### Texte à analyser
* * * * *

Il y eut de fréquents entretiens sur des matières
philosophiques avec Psénopis l’Héliopolitain [d’Héliopolis], et Sonkhis le Saïte
[de Saïs]. Ce fut d’eux, au rapport de Platon, qu’il apprit ce que l’on raconte
de l’île Atlantide, dont il se proposa de mettre le récit en vers, pour le faire
connaître aux Grecs. De là il passa en Cypre, où il se lia d’amitié avec un des
rois du pays, nommé Philocypre [Philokypros], qui habitait une petite ville
bâtie par Démophon, fils de Thésée, près du fleuve de Claros. Elle était située
sur un lieu fort et escarpé, mais dans un terrain stérile et ingrat. Solon le
persuada de transporter sa ville dans une belle plaine qui s’étendait au-dessous
de ce rocher, et de la bâtir plus grande et plus agréable. Il aida même à la
construire et à la pourvoir de tout ce qui pouvait y faire régner l’abondance et
contribuer à sa sûreté. Elle fut bientôt si peuplée, qu’elle donna de la
jalousie aux rois voisins. Philocypre, par une juste reconnaissance pour Solon,
donna le nom de Soles à sa ville, qui auparavant s’appelait Aïpéia. Solon, dans
une de ses élégies, où il adresse la parole à Philocypre, parle de la nouvelle
fondation de cette ville :
-
Puissiez-vous, dans Soles, vous et vos descendants,
-
Régner longtemps heureux, voir vos sujets contents !
-
Moi, quand je quitterai cette île fortunée,
-
Que la belle Cypris, de myrte couronnée,
-
Me guide sans péril au vaste sein des flots !
-
Que pour récompenser mes soins et mes travaux
-
Elle me rende en paix au sein de ma patrie,
-
Et verse désormais ses bienfaits sur ma vie !
XXVII.

* * * * *

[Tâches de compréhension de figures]

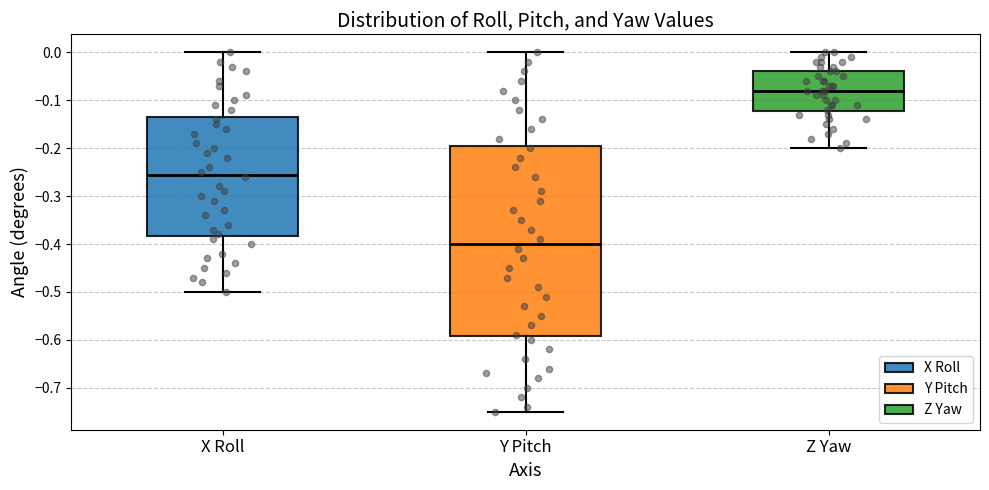

Comparing the boxes themselves (not the whiskers), which one is the tallest?

Y Pitch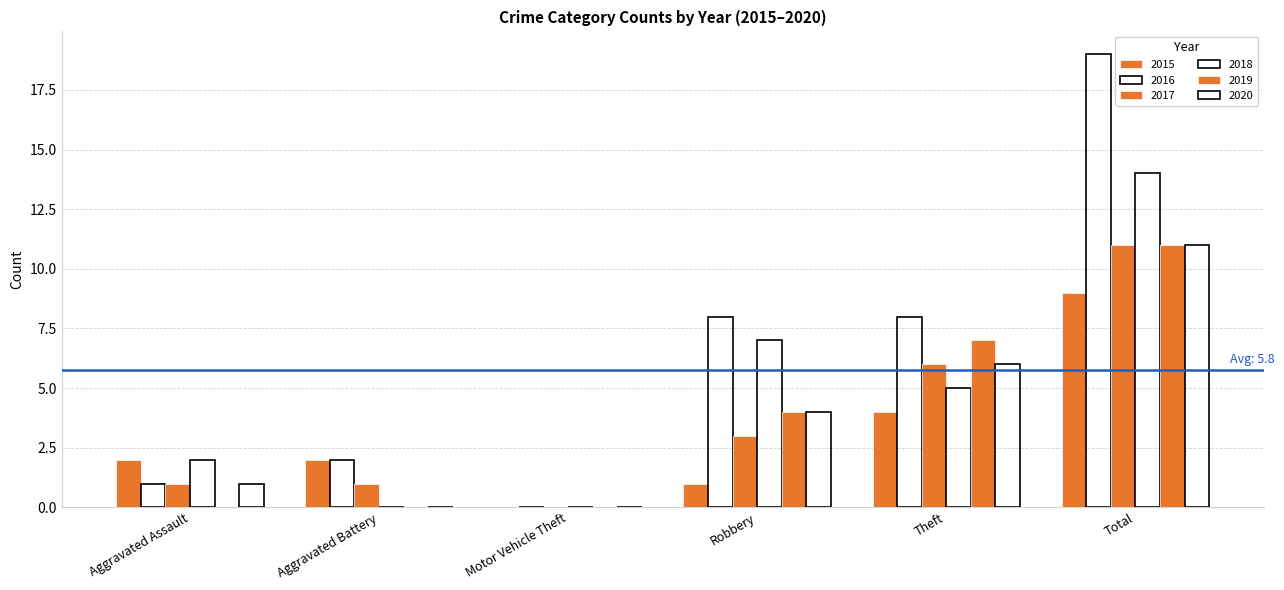

Reading right to left, list all the values displayed in this chart.

2015: Total=9	Theft=4	Robbery=1	Motor Vehicle Theft=0	Aggravated Battery=2	Aggravated Assault=2
2016: Total=19	Theft=8	Robbery=8	Motor Vehicle Theft=0	Aggravated Battery=2	Aggravated Assault=1
2017: Total=11	Theft=6	Robbery=3	Motor Vehicle Theft=0	Aggravated Battery=1	Aggravated Assault=1
2018: Total=14	Theft=5	Robbery=7	Motor Vehicle Theft=0	Aggravated Battery=0	Aggravated Assault=2
2019: Total=11	Theft=7	Robbery=4	Motor Vehicle Theft=0	Aggravated Battery=0	Aggravated Assault=0
2020: Total=11	Theft=6	Robbery=4	Motor Vehicle Theft=0	Aggravated Battery=0	Aggravated Assault=1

* * * * *

### Objectif de la tâche
Poursuivez, s'il vous plaît, le récit sur Solon et Philocypre en reprenant juste après sa dernière ligne.

### Résultat ci-dessous
Quelques auteurs regardent comme controuvée son entrevue avec
Crésus, et ils prétendent en prouver l’anachronisme. Mais un trait si
généralement répandu, confirme par un si grand nombre de témoins, si analogue
d’ailleurs aux moeurs de Solon, si digne de sa sagesse et de sa grandeur d’âme,
ne doit pas être rejeté par la seule raison qu’il ne s’accorde pas avec quelques
tables chronologiques que mille savants jusqu’à nos jours ont entrepris de
réformer, sans avoir pu en concilier les contradictions. Solon donc étant allé à
Sardes, à la prière de Crésus fit à peu près comme cet homme, né dans le
continent, qui, la première fois qu’il alla voir la mer, prenait pour elle
chaque rivière qu’il rencontrait sur sa route ; de même Solon, lorsqu’en
traversant les appartements du palais il vit une foule de seigneurs
magnifiquement vêtus, qui marchaient avec faste, entourés de gardes et de
courtisans, il les prenait tous pour Crésus. Enfin il arriva jusqu’à ce prince,
qui, pour se faire voir dans toute sa majesté, s’était paré ce jour-là de ce
qu’il avait de plus précieux et de plus recherché en pierreries, en étoffes de
diverses couleurs brodées en or, où la beauté du travail le disputait à la
richesse de la matière. Solon, en paraissant devant Crésus, ne fit et ne dit,
contre l’attente de ce prince, rien qui marquât la surprise et l’admiration ; il
donna même à connaître aux gens sensés qu’il méprisait tout cet appareil de
vanité comme la preuve d’un esprit faible ; Crésus commanda de lui montrer ses
trésors, d’étaler à ses yeux toute la richesse et la magnificence de ses
meubles ; mais Solon n’en avait pas besoin pour juger Crésus ; il lui suffisait
de le voir. Après qu’il eut tout visité, et qu’on l’eut reconduit auprès de
Crésus, ce prince lui demanda s’il avait connu quelqu’un plus heureux que lui.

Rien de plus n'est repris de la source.